At CrowdStrike, we are relentlessly researching and developing new technologies to outpace new and sophisticated threats, track adversaries’ behavior and stop breaches. As today’s adversaries continue to become faster and more advanced, the speed of enterprise detection and response is paramount.
It is also a challenge for today’s organizations, which face mounting attack volumes amid a global shortage of cybersecurity practitioners. In today’s evolving threat landscape, the intersection of AI and hardware innovation plays a pivotal role in shaping the future of threat detection and response. For CrowdStrike, a global cybersecurity leader, AI has been fundamental to our approach from the beginning.
Technology collaboration and research are essential to deploy new methods of analysis and defense. When Intel contacted us about the neural processing unit (NPU) in the new Intel® Core™ Ultra processors, we were excited to collaborate and explore new possibilities for enabling AI-based security applications on endpoint PCs, such as Dell’s latest generation of Latitude, the industry’s most secure commercial PC.1
Table of Contents
The Challenges of Endpoint AI
The CrowdStrike Falcon® platform is engineered to operate in a transparent and near-zero impact manner, allowing seamless deployment to the endpoint.
Across the cybersecurity industry, the deployment of AI and machine learning (ML) models to the endpoint to perform advanced analytics has been limited — despite the advantages that such a configuration would offer. The reality is that most AI models, particularly neural network models for deep machine learning, simply won’t fit inside the performance envelope of an endpoint product. As a result of this technological challenge, many potential endpoint use cases of deep learning have been considered unworkable.
With the addition of the NPU in the Intel Core Ultra processor, we collaborated with Intel to test the feasibility and system impacts of moving large models from the cloud to the endpoint.
Case Study: Detecting Scripts and Fileless Malware Using an NPU-Enabled Convolutional Neural Network Model
Intel Core Ultra processors include an NPU, a purpose-built AI accelerator ideal for offloading inference of AI workloads, including convolutional neural network (CNN) models. CNN models are instrumental in detecting malicious scripts, which are frequently used in fileless malware — an increasingly common technique used in 75% of cyberattacks that gained initial access in 2023.
Today, effective CNN models are not practical to deploy on the endpoint due to CPU overhead. Realistically, when used for script analysis, a large CNN model is currently only able to operate in the cloud to avoid disrupting the user experience.
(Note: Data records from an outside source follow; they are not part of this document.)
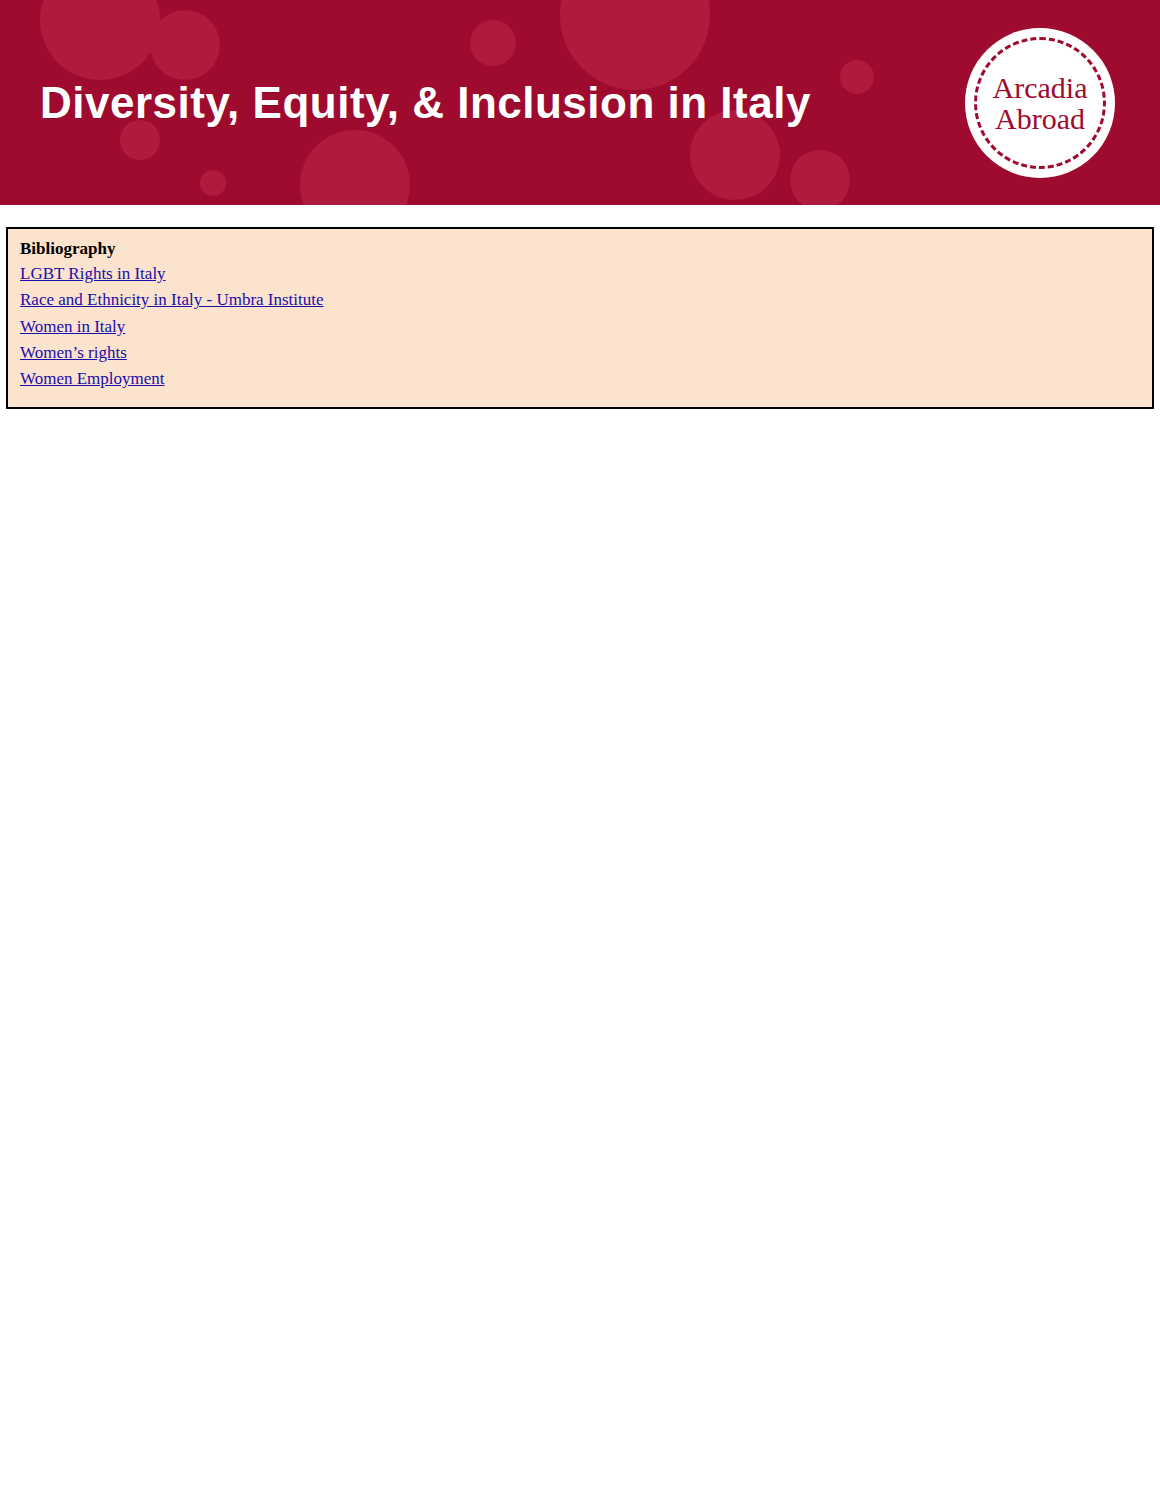Diversity, Equity, & Inclusion in Italy
Arcadia
Abroad
Bibliography
LGBT Rights in Italy
Race and Ethnicity in Italy - Umbra Institute
Women in Italy
Women’s rights
Women Employment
This means that applying this model to an endpoint requires the scripts to be uploaded to the cloud for analysis — a severe limitation in its application to endpoint detection.
To assess Intel’s NPU capabilities, we collaborated on a stress test using a large, non-optimized experimental CNN model developed to detect malicious scripts. The aim was to evaluate whether the NPU could effectively minimize CPU overhead in an extreme scenario, providing insights into the viability of deploying smaller production-ready endpoint models.
The Intel team helped test this experimental model using both CPU only and CPU+NPU directly on an Intel Core Ultra processor. We found that, when running in continuous mode, approximately 20% of systemwide CPU capacity was used running the model in CPU-only mode.2 However, CPU usage drops to less than 1% when using the NPU. This breakthrough highlights the potential for more practical and efficient endpoint AI deployment.
Inference Device | CPU Utilization — Maximum | Memory Utilization | Compiled Model Size | Average Inference Time after First |
CPU only | 20% | 1.07 GB | 0.9 GB | ~86ms |
CPU+NPU | <1% | 1.4 GB | 0.5 GB | ~23ms |
The Benefits of Endpoint AI
The substantial reduction in system impact observed with the utilization of an Intel Core Ultra processor featuring NPU acceleration makes the deployment of a comparable, and likely more compact, model to the endpoint viable. This advancement allows for detections to occur directly on the endpoint. Script analysis can be performed for an initial pass to detect many of the potentially malicious scripts prior to their execution, with cloud-based analysis subsequently doing the heavy lifting for deeper analysis.
With NPU acceleration, there is also a considerable advantage in being able to use AI to filter large quantities of endpoint data before uploading it to the cloud. This significantly reduces the volume of data that is sent.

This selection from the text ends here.